The Toronto Blue Jays have gained a reputation over the years for being big bats and questionable arms. Wins would be when the batting did enough work to avoid a loss. Losses would be when bullpen woes or an unfortunate start undid the damage that the lineup inflicted.
But that’s not what we’ve seen recently. In fact, we’re almost seeing the inverse of that through May. Throughout the month, the Jays have reflected a team that struggles at the plate but exceeds on the mound.
The batting issues with the Jays are obviously concerning. Is “issues” the right term? Has the team truly struggled, or have they faced many of the league’s great arms and suffered due to that? The answer is likely somewhere in the middle. Whether they’re facing the best or the worse, the team certainly isn’t free from criticism.
For a team that is known to light up pitchers, there’s arguably some reason to panic when it seems like something was switched off across the entire clubhouse. One can hope that whatever issue or whatever combination of issues are holding them back, can be solved.

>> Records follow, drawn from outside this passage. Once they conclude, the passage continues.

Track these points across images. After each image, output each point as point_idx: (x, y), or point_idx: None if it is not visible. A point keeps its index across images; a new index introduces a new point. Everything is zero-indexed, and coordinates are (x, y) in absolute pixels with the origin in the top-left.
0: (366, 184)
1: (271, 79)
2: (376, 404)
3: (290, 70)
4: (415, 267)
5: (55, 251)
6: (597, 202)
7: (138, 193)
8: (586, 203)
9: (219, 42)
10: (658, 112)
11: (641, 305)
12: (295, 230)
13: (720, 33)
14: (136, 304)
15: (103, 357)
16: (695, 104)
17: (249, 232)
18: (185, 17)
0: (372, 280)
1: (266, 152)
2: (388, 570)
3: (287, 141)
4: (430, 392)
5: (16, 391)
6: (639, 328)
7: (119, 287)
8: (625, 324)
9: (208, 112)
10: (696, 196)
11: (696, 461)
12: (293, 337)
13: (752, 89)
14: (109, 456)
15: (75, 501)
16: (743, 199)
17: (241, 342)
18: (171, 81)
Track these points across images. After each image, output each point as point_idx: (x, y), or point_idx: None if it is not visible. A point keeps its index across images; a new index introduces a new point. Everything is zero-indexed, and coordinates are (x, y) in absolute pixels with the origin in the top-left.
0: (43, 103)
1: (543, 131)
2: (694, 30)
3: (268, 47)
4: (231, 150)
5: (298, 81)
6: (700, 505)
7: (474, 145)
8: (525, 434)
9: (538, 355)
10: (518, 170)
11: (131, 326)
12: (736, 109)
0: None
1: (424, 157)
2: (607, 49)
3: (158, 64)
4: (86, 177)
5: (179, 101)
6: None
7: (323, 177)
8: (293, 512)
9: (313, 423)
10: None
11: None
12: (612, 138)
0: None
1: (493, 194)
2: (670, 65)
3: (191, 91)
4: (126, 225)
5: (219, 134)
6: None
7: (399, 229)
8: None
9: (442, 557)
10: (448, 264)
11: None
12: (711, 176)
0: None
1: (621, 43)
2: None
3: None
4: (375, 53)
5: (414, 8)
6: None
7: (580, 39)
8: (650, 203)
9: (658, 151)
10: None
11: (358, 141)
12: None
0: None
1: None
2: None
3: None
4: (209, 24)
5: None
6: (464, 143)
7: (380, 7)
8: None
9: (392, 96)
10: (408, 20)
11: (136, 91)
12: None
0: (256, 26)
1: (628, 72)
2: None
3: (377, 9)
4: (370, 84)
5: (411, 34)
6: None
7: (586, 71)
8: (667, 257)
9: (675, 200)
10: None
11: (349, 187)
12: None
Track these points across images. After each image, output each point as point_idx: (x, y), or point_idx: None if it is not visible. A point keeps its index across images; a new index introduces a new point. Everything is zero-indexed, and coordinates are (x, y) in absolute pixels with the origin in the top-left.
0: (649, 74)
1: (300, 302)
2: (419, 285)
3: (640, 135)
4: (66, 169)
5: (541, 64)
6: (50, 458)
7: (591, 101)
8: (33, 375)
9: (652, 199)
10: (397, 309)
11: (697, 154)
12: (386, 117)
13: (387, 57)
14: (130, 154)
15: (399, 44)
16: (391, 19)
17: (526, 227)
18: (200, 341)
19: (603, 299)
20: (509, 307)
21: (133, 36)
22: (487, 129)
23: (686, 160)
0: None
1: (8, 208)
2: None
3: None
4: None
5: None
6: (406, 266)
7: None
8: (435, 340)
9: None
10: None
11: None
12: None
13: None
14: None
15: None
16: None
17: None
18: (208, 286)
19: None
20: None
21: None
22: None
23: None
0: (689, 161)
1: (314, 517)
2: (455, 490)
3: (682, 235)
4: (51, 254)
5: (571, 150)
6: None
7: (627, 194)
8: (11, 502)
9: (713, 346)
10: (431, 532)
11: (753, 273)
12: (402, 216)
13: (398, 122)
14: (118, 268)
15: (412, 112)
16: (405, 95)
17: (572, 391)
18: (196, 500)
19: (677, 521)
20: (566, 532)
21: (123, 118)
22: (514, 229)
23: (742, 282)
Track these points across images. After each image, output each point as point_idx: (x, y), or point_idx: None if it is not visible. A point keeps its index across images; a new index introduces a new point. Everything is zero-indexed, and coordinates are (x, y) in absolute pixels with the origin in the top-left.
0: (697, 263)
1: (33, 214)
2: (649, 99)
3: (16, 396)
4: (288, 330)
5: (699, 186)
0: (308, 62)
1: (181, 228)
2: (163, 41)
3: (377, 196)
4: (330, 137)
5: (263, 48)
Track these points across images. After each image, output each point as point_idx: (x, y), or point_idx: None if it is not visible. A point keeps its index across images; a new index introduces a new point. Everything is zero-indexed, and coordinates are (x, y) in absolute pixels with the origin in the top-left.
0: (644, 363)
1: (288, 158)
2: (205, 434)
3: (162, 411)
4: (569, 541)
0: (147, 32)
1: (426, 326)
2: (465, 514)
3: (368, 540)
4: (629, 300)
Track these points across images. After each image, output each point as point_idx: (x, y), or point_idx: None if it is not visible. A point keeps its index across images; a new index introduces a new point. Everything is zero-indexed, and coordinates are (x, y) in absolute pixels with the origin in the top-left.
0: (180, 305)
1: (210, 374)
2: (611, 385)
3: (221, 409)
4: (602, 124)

But until then, doom and gloom are simply not the way to look at this team. There’s a part to the club right now that is holding up their side of the deal, and arguably doing so in a much better way than we’re used to.
The Jays rotation is incredibly strong right now, and it’s hard not to sit back and view it as a delicacy.
If you’re someone who enjoys pitching, the Jays have been a treat. The starters had a good April, and May have only seen them heat up as a whole. The names who struggled at the beginning – namely Yusei Kikuchi, Hyun-jin Ryu, and Jose Berrios – have found their footing in more recent appearances.
The most reassuring performance from Ryu came Friday when he went six scoreless innings against the Cincinnati Reds. Not only was that his first scoreless appearance, but it was the first time he earned a decision from an appearance this season.
Berrios has yet to have his best performance of the season. His latest games have not been stellar, although they have shown improvements compared to rougher appearances earlier in the season. There is also clearly room for improvement with Kikuchi, who seems to struggle to get going early in games. But, he definitely has impressive performances under his belt at this point.
There has been little room for improvement for starters Kevin Gausman and Alek Manoah. The starters have done their job to a tee this year, and the latter name has continued to exceed the expectations of a 24-year-old that is only in his second year as an MLB player. If he can keep his current success going, which to be clear, would be incredibly hard to uphold, he will be one of the best starters in the league this year.
And one cannot discuss the pitching of the Jays without mentioning their stellar closer, Jordan Romano. The Markham-raised right-hander has truly been overworked due to the team’s high number of close-score games. But, when needed, he has done the job and put a bow on strong performances on the mound. Along with Adam Cimber, a reliever that certainly also deserves a shout, Romano has hit a stride throughout the month.
It’s valid to have concerns about how the Jays, as an overall team, are playing right now. A record just above .500 clearly won’t cut it, as it puts us seven games behind the top-ranked New York Yankees currently. However, it must be appreciated that the rotation is anything but a problem right now – and if that can remain and other holes can get fixed for the team, we’re looking at a pretty good club.